What the task asks: Quote the entries word for word. Omit the pictures.

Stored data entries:
###

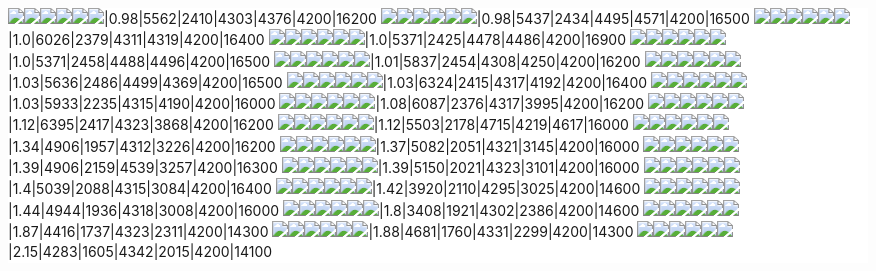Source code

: ![](/item/6672.png)![](/item/3142.png)![](/item/3085.png)![](/item/3036.png)![](/item/3095.png)![](/item/1038.png)|0.98|5562|2410|4303|4376|4200|16200
![](/item/6672.png)![](/item/3142.png)![](/item/3046.png)![](/item/3036.png)![](/item/3153.png)![](/item/1038.png)|0.98|5437|2434|4495|4571|4200|16500
![](/item/3085.png)![](/item/3036.png)![](/item/3091.png)![](/item/6676.png)![](/item/3142.png)![](/item/1038.png)|1.0|6026|2379|4311|4319|4200|16400
![](/item/3153.png)![](/item/3142.png)![](/item/3091.png)![](/item/3036.png)![](/item/3094.png)![](/item/1038.png)|1.0|5371|2425|4478|4486|4200|16900
![](/item/3153.png)![](/item/3142.png)![](/item/3085.png)![](/item/3036.png)![](/item/3095.png)![](/item/1038.png)|1.0|5371|2458|4488|4496|4200|16500
![](/item/6672.png)![](/item/3142.png)![](/item/3046.png)![](/item/3036.png)![](/item/3095.png)![](/item/1038.png)|1.01|5837|2454|4308|4250|4200|16200
![](/item/3153.png)![](/item/3142.png)![](/item/3046.png)![](/item/3036.png)![](/item/3095.png)![](/item/1038.png)|1.03|5636|2486|4499|4369|4200|16500
![](/item/3046.png)![](/item/3036.png)![](/item/3091.png)![](/item/6676.png)![](/item/3142.png)![](/item/1038.png)|1.03|6324|2415|4317|4192|4200|16400
![](/item/3046.png)![](/item/3036.png)![](/item/3085.png)![](/item/6676.png)![](/item/3142.png)![](/item/1038.png)|1.03|5933|2235|4315|4190|4200|16000
![](/item/3094.png)![](/item/3085.png)![](/item/3036.png)![](/item/6676.png)![](/item/3142.png)![](/item/1038.png)|1.08|6087|2376|4317|3995|4200|16200
![](/item/3046.png)![](/item/3036.png)![](/item/3094.png)![](/item/6676.png)![](/item/3142.png)![](/item/1038.png)|1.12|6395|2417|4323|3868|4200|16200
![](/item/3046.png)![](/item/3036.png)![](/item/3094.png)![](/item/6609.png)![](/item/3142.png)![](/item/1038.png)|1.12|5503|2178|4715|4219|4617|16000
![](/item/3046.png)![](/item/3036.png)![](/item/3085.png)![](/item/3091.png)![](/item/3142.png)![](/item/1038.png)|1.34|4906|1957|4312|3226|4200|16200
![](/item/6672.png)![](/item/3142.png)![](/item/3046.png)![](/item/3036.png)![](/item/3085.png)![](/item/1038.png)|1.37|5082|2051|4321|3145|4200|16000
![](/item/3153.png)![](/item/3142.png)![](/item/3046.png)![](/item/3036.png)![](/item/3085.png)![](/item/1038.png)|1.39|4906|2159|4539|3257|4200|16300
![](/item/3046.png)![](/item/3036.png)![](/item/3085.png)![](/item/3087.png)![](/item/3142.png)![](/item/1038.png)|1.39|5150|2021|4323|3101|4200|16000
![](/item/3094.png)![](/item/3085.png)![](/item/3036.png)![](/item/3091.png)![](/item/3142.png)![](/item/1038.png)|1.4|5039|2088|4315|3084|4200|16400
![](/item/6671.png)![](/item/3036.png)![](/item/6676.png)![](/item/3006.png)![](/item/3085.png)![](/item/1038.png)|1.42|3920|2110|4295|3025|4200|14600
![](/item/3046.png)![](/item/3085.png)![](/item/3094.png)![](/item/3142.png)![](/item/3036.png)![](/item/1038.png)|1.44|4944|1936|4318|3008|4200|16000
![](/item/6671.png)![](/item/3006.png)![](/item/3094.png)![](/item/3046.png)![](/item/3036.png)![](/item/1038.png)|1.8|3408|1921|4302|2386|4200|14600
![](/item/3006.png)![](/item/3142.png)![](/item/3085.png)![](/item/3094.png)![](/item/3036.png)![](/item/1038.png)|1.87|4416|1737|4323|2311|4200|14300
![](/item/3006.png)![](/item/3142.png)![](/item/3046.png)![](/item/3094.png)![](/item/3036.png)![](/item/1038.png)|1.88|4681|1760|4331|2299|4200|14300
![](/item/3006.png)![](/item/3142.png)![](/item/3046.png)![](/item/3085.png)![](/item/3036.png)![](/item/1038.png)|2.15|4283|1605|4342|2015|4200|14100

























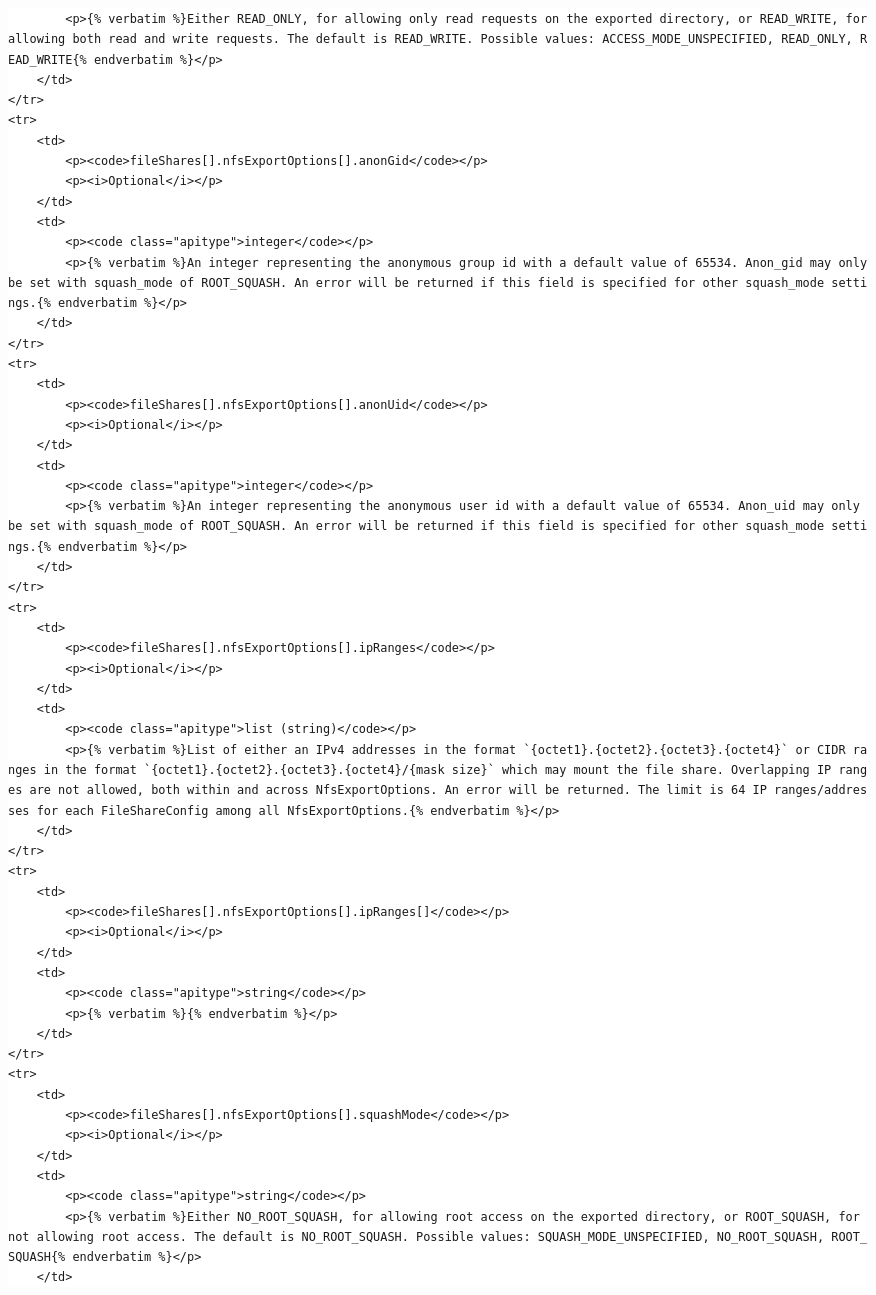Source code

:             <p>{% verbatim %}Either READ_ONLY, for allowing only read requests on the exported directory, or READ_WRITE, for allowing both read and write requests. The default is READ_WRITE. Possible values: ACCESS_MODE_UNSPECIFIED, READ_ONLY, READ_WRITE{% endverbatim %}</p>
        </td>
    </tr>
    <tr>
        <td>
            <p><code>fileShares[].nfsExportOptions[].anonGid</code></p>
            <p><i>Optional</i></p>
        </td>
        <td>
            <p><code class="apitype">integer</code></p>
            <p>{% verbatim %}An integer representing the anonymous group id with a default value of 65534. Anon_gid may only be set with squash_mode of ROOT_SQUASH. An error will be returned if this field is specified for other squash_mode settings.{% endverbatim %}</p>
        </td>
    </tr>
    <tr>
        <td>
            <p><code>fileShares[].nfsExportOptions[].anonUid</code></p>
            <p><i>Optional</i></p>
        </td>
        <td>
            <p><code class="apitype">integer</code></p>
            <p>{% verbatim %}An integer representing the anonymous user id with a default value of 65534. Anon_uid may only be set with squash_mode of ROOT_SQUASH. An error will be returned if this field is specified for other squash_mode settings.{% endverbatim %}</p>
        </td>
    </tr>
    <tr>
        <td>
            <p><code>fileShares[].nfsExportOptions[].ipRanges</code></p>
            <p><i>Optional</i></p>
        </td>
        <td>
            <p><code class="apitype">list (string)</code></p>
            <p>{% verbatim %}List of either an IPv4 addresses in the format `{octet1}.{octet2}.{octet3}.{octet4}` or CIDR ranges in the format `{octet1}.{octet2}.{octet3}.{octet4}/{mask size}` which may mount the file share. Overlapping IP ranges are not allowed, both within and across NfsExportOptions. An error will be returned. The limit is 64 IP ranges/addresses for each FileShareConfig among all NfsExportOptions.{% endverbatim %}</p>
        </td>
    </tr>
    <tr>
        <td>
            <p><code>fileShares[].nfsExportOptions[].ipRanges[]</code></p>
            <p><i>Optional</i></p>
        </td>
        <td>
            <p><code class="apitype">string</code></p>
            <p>{% verbatim %}{% endverbatim %}</p>
        </td>
    </tr>
    <tr>
        <td>
            <p><code>fileShares[].nfsExportOptions[].squashMode</code></p>
            <p><i>Optional</i></p>
        </td>
        <td>
            <p><code class="apitype">string</code></p>
            <p>{% verbatim %}Either NO_ROOT_SQUASH, for allowing root access on the exported directory, or ROOT_SQUASH, for not allowing root access. The default is NO_ROOT_SQUASH. Possible values: SQUASH_MODE_UNSPECIFIED, NO_ROOT_SQUASH, ROOT_SQUASH{% endverbatim %}</p>
        </td>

###

Result below:
Source code

: ![](/item/6672.png)![](/item/3142.png)![](/item/3085.png)![](/item/3036.png)![](/item/3095.png)![](/item/1038.png)|0.98|5562|2410|4303|4376|4200|16200
![](/item/6672.png)![](/item/3142.png)![](/item/3046.png)![](/item/3036.png)![](/item/3153.png)![](/item/1038.png)|0.98|5437|2434|4495|4571|4200|16500
![](/item/3085.png)![](/item/3036.png)![](/item/3091.png)![](/item/6676.png)![](/item/3142.png)![](/item/1038.png)|1.0|6026|2379|4311|4319|4200|16400
![](/item/3153.png)![](/item/3142.png)![](/item/3091.png)![](/item/3036.png)![](/item/3094.png)![](/item/1038.png)|1.0|5371|2425|4478|4486|4200|16900
![](/item/3153.png)![](/item/3142.png)![](/item/3085.png)![](/item/3036.png)![](/item/3095.png)![](/item/1038.png)|1.0|5371|2458|4488|4496|4200|16500
![](/item/6672.png)![](/item/3142.png)![](/item/3046.png)![](/item/3036.png)![](/item/3095.png)![](/item/1038.png)|1.01|5837|2454|4308|4250|4200|16200
![](/item/3153.png)![](/item/3142.png)![](/item/3046.png)![](/item/3036.png)![](/item/3095.png)![](/item/1038.png)|1.03|5636|2486|4499|4369|4200|16500
![](/item/3046.png)![](/item/3036.png)![](/item/3091.png)![](/item/6676.png)![](/item/3142.png)![](/item/1038.png)|1.03|6324|2415|4317|4192|4200|16400
![](/item/3046.png)![](/item/3036.png)![](/item/3085.png)![](/item/6676.png)![](/item/3142.png)![](/item/1038.png)|1.03|5933|2235|4315|4190|4200|16000
![](/item/3094.png)![](/item/3085.png)![](/item/3036.png)![](/item/6676.png)![](/item/3142.png)![](/item/1038.png)|1.08|6087|2376|4317|3995|4200|16200
![](/item/3046.png)![](/item/3036.png)![](/item/3094.png)![](/item/6676.png)![](/item/3142.png)![](/item/1038.png)|1.12|6395|2417|4323|3868|4200|16200
![](/item/3046.png)![](/item/3036.png)![](/item/3094.png)![](/item/6609.png)![](/item/3142.png)![](/item/1038.png)|1.12|5503|2178|4715|4219|4617|16000
![](/item/3046.png)![](/item/3036.png)![](/item/3085.png)![](/item/3091.png)![](/item/3142.png)![](/item/1038.png)|1.34|4906|1957|4312|3226|4200|16200
![](/item/6672.png)![](/item/3142.png)![](/item/3046.png)![](/item/3036.png)![](/item/3085.png)![](/item/1038.png)|1.37|5082|2051|4321|3145|4200|16000
![](/item/3153.png)![](/item/3142.png)![](/item/3046.png)![](/item/3036.png)![](/item/3085.png)![](/item/1038.png)|1.39|4906|2159|4539|3257|4200|16300
![](/item/3046.png)![](/item/3036.png)![](/item/3085.png)![](/item/3087.png)![](/item/3142.png)![](/item/1038.png)|1.39|5150|2021|4323|3101|4200|16000
![](/item/3094.png)![](/item/3085.png)![](/item/3036.png)![](/item/3091.png)![](/item/3142.png)![](/item/1038.png)|1.4|5039|2088|4315|3084|4200|16400
![](/item/6671.png)![](/item/3036.png)![](/item/6676.png)![](/item/3006.png)![](/item/3085.png)![](/item/1038.png)|1.42|3920|2110|4295|3025|4200|14600
![](/item/3046.png)![](/item/3085.png)![](/item/3094.png)![](/item/3142.png)![](/item/3036.png)![](/item/1038.png)|1.44|4944|1936|4318|3008|4200|16000
![](/item/6671.png)![](/item/3006.png)![](/item/3094.png)![](/item/3046.png)![](/item/3036.png)![](/item/1038.png)|1.8|3408|1921|4302|2386|4200|14600
![](/item/3006.png)![](/item/3142.png)![](/item/3085.png)![](/item/3094.png)![](/item/3036.png)![](/item/1038.png)|1.87|4416|1737|4323|2311|4200|14300
![](/item/3006.png)![](/item/3142.png)![](/item/3046.png)![](/item/3094.png)![](/item/3036.png)![](/item/1038.png)|1.88|4681|1760|4331|2299|4200|14300
![](/item/3006.png)![](/item/3142.png)![](/item/3046.png)![](/item/3085.png)![](/item/3036.png)![](/item/1038.png)|2.15|4283|1605|4342|2015|4200|14100

























Source code

:             <p>{% verbatim %}Either READ_ONLY, for allowing only read requests on the exported directory, or READ_WRITE, for allowing both read and write requests. The default is READ_WRITE. Possible values: ACCESS_MODE_UNSPECIFIED, READ_ONLY, READ_WRITE{% endverbatim %}</p>
        </td>
    </tr>
    <tr>
        <td>
            <p><code>fileShares[].nfsExportOptions[].anonGid</code></p>
            <p><i>Optional</i></p>
        </td>
        <td>
            <p><code class="apitype">integer</code></p>
            <p>{% verbatim %}An integer representing the anonymous group id with a default value of 65534. Anon_gid may only be set with squash_mode of ROOT_SQUASH. An error will be returned if this field is specified for other squash_mode settings.{% endverbatim %}</p>
        </td>
    </tr>
    <tr>
        <td>
            <p><code>fileShares[].nfsExportOptions[].anonUid</code></p>
            <p><i>Optional</i></p>
        </td>
        <td>
            <p><code class="apitype">integer</code></p>
            <p>{% verbatim %}An integer representing the anonymous user id with a default value of 65534. Anon_uid may only be set with squash_mode of ROOT_SQUASH. An error will be returned if this field is specified for other squash_mode settings.{% endverbatim %}</p>
        </td>
    </tr>
    <tr>
        <td>
            <p><code>fileShares[].nfsExportOptions[].ipRanges</code></p>
            <p><i>Optional</i></p>
        </td>
        <td>
            <p><code class="apitype">list (string)</code></p>
            <p>{% verbatim %}List of either an IPv4 addresses in the format `{octet1}.{octet2}.{octet3}.{octet4}` or CIDR ranges in the format `{octet1}.{octet2}.{octet3}.{octet4}/{mask size}` which may mount the file share. Overlapping IP ranges are not allowed, both within and across NfsExportOptions. An error will be returned. The limit is 64 IP ranges/addresses for each FileShareConfig among all NfsExportOptions.{% endverbatim %}</p>
        </td>
    </tr>
    <tr>
        <td>
            <p><code>fileShares[].nfsExportOptions[].ipRanges[]</code></p>
            <p><i>Optional</i></p>
        </td>
        <td>
            <p><code class="apitype">string</code></p>
            <p>{% verbatim %}{% endverbatim %}</p>
        </td>
    </tr>
    <tr>
        <td>
            <p><code>fileShares[].nfsExportOptions[].squashMode</code></p>
            <p><i>Optional</i></p>
        </td>
        <td>
            <p><code class="apitype">string</code></p>
            <p>{% verbatim %}Either NO_ROOT_SQUASH, for allowing root access on the exported directory, or ROOT_SQUASH, for not allowing root access. The default is NO_ROOT_SQUASH. Possible values: SQUASH_MODE_UNSPECIFIED, NO_ROOT_SQUASH, ROOT_SQUASH{% endverbatim %}</p>
        </td>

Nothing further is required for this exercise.